Dogs are far more closely controlled than other household pets such as cats. This is because, if they wander off – or are taken by thieves – they are more likely than any other common domestic animal to cause problems.
Dogs can get onto roads and cause accidents, generally leave dog mess around public places, could become aggressive, or may even breed litters of unwanted puppies.
Dogs should be microchipped around the time of their second vaccination, as they are being weaned, at about eight weeks’ old. In fact, dogs must have a collar with a tag and be microchipped to comply with the law – mostly so that they can be easily identified and reunited with their owners.
You can be fined up to £500 if your dog is past eight weeks and found not to have a chip.
If your dog has somehow not been chipped and is older than this, it can be microchipped at any time. All vets offer microchipping services that shouldn’t be too pricey.
If money is tight, however, a number of charities including Dogs Trust offer microchipping services for free.
If you are buying a puppy or a rescue animal, the fact that they are chipped should provide a lot of reassurance, as dog microchips were introduced partly to help stamp out illegal breeding that can cause misery for both animals and owners.
When you microchip your dog, you have the peace of mind that, should it be separated from you for any reason, there is more chance of you being reunited. Any dog without its owner present is considered a stray, whether it has been accidentally lost, dumped, or has even somehow managed to grow up in the wild.
It may seem a bit ‘belt and braces’ that a collar is also a legal requirement, but of course this can be read by anyone coming into contact with your pet. If a collar has somehow come off, microchipping dogs is the second level of defence in finding out their information – although whoever finds your dog will have to take it to a vet to be scanned, in order to locate you.
This is a painless experience for the animal. Equally, a dog thief might be able to take off a collar, but there’s not much they can do about a chip.
All owner data is linked to the dog’s microchip and it’s also against the law to provide false information, or to not update it when a dog is given to a new owner or dies.
Remember, if you don’t update the register with your new details when you move house or become a dog’s new owner, if it is subsequently lost or stolen then there’s a chance it will be put down if a vet is unable to find you.
Microchipping a cat is not a legal requirement.
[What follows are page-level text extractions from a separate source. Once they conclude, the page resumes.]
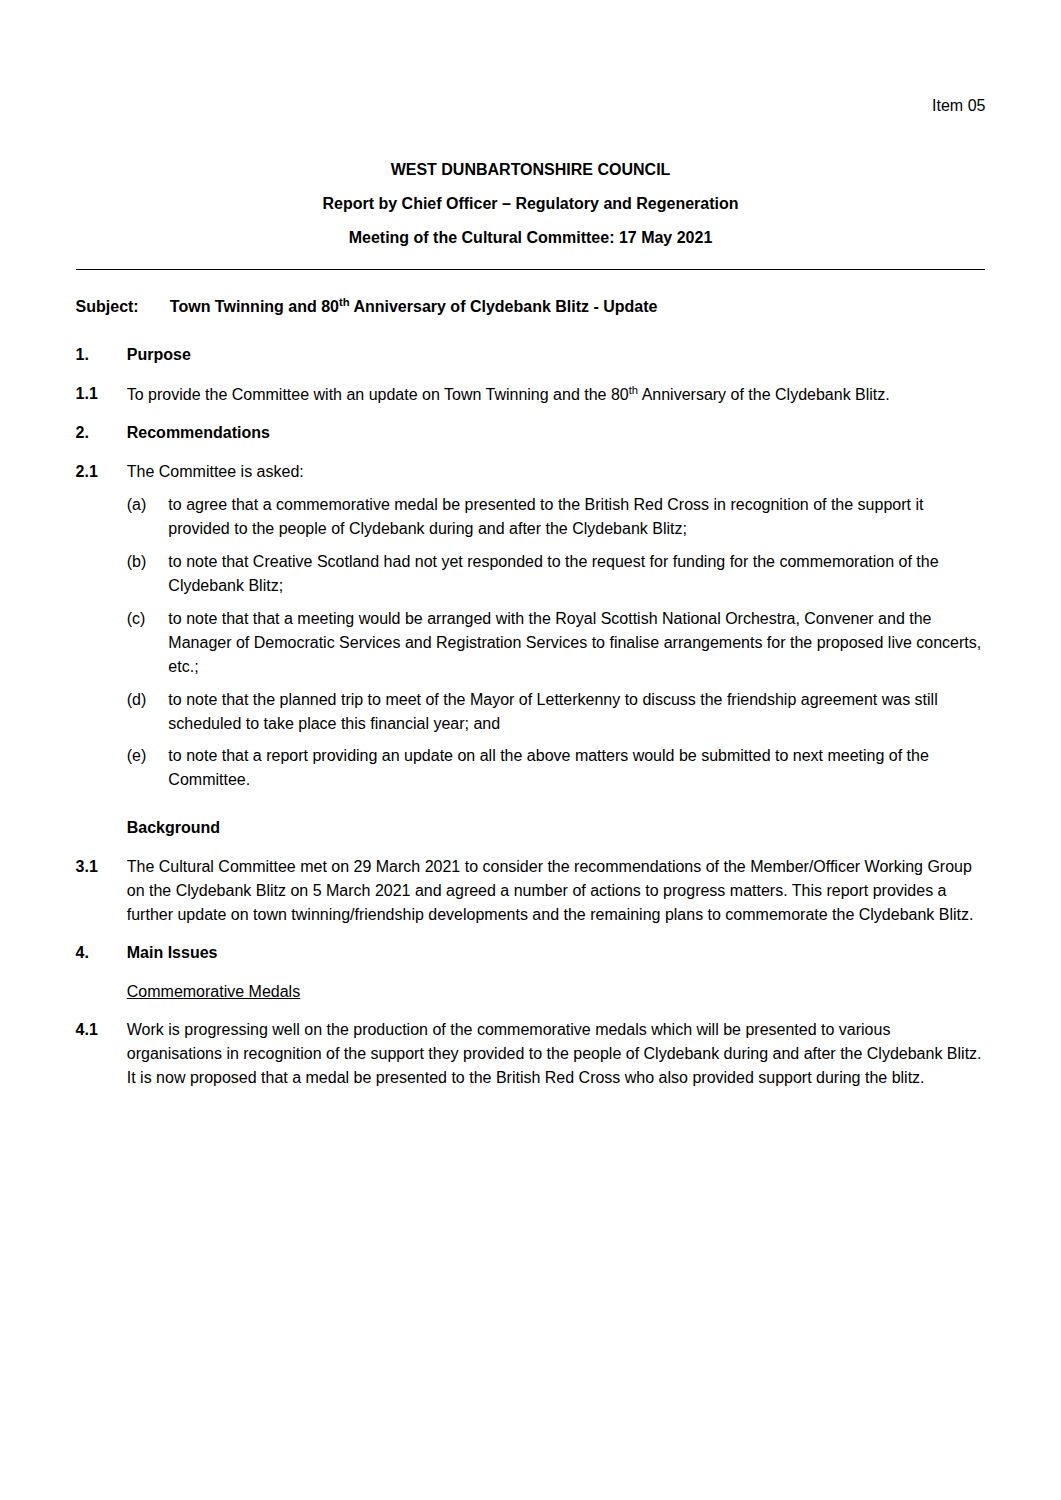Item 05
WEST DUNBARTONSHIRE COUNCIL
Report by Chief Officer – Regulatory and Regeneration
Meeting of the Cultural Committee: 17 May 2021
Subject: Town Twinning and 80th Anniversary of Clydebank Blitz - Update
1.
Purpose
1.1
To provide the Committee with an update on Town Twinning and the 80th Anniversary of the Clydebank Blitz.
2.
Recommendations
2.1
The Committee is asked:
(a) to agree that a commemorative medal be presented to the British Red Cross in recognition of the support it provided to the people of Clydebank during and after the Clydebank Blitz;
(b) to note that Creative Scotland had not yet responded to the request for funding for the commemoration of the Clydebank Blitz;
(c) to note that that a meeting would be arranged with the Royal Scottish National Orchestra, Convener and the Manager of Democratic Services and Registration Services to finalise arrangements for the proposed live concerts, etc.;
(d) to note that the planned trip to meet of the Mayor of Letterkenny to discuss the friendship agreement was still scheduled to take place this financial year; and
(e) to note that a report providing an update on all the above matters would be submitted to next meeting of the Committee.
Background
3.1
The Cultural Committee met on 29 March 2021 to consider the recommendations of the Member/Officer Working Group on the Clydebank Blitz on 5 March 2021 and agreed a number of actions to progress matters. This report provides a further update on town twinning/friendship developments and the remaining plans to commemorate the Clydebank Blitz.
4.
Main Issues
Commemorative Medals
4.1
Work is progressing well on the production of the commemorative medals which will be presented to various organisations in recognition of the support they provided to the people of Clydebank during and after the Clydebank Blitz. It is now proposed that a medal be presented to the British Red Cross who also provided support during the blitz.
That said, cats also have a tendency to roam around a bit and can cause their owners a lot of unnecessary worry – which is why many cat owners choose to microchip their feline friends.
Microchipped cats have the same advantage as microchipped dogs. If they should turn up at a strange veterinary practice without their collar (if they even wear one), the vet can easily get hold of the owner via a scan.
So, unless you have a strictly indoor cat, getting them microchipped is always a good idea.
More than dogs in the main, cats have an uncanny tendency to go wandering. While there are sometimes newsworthy incidences of a cat finding their own way home again from afar, occasionally they can stray too far – or get injured.
So, a few pounds is a small price to pay for the peace of mind, knowing you’re highly likely to be reunited with your pet.
Like dogs, cats are often microchipped at their second vaccination, but it can be at pretty much any age. It’s best to have it done before the animal begins exploring the outdoors, though.
Like a dog’s, your cat’s details will be registered on a database for a small fee – and any changes you need to make to this at a later date will probably also incur a small charge. But if you don’t keep details up to date, it is still possible that your cat might be rehomed or even put to sleep, as it makes it harder to find you.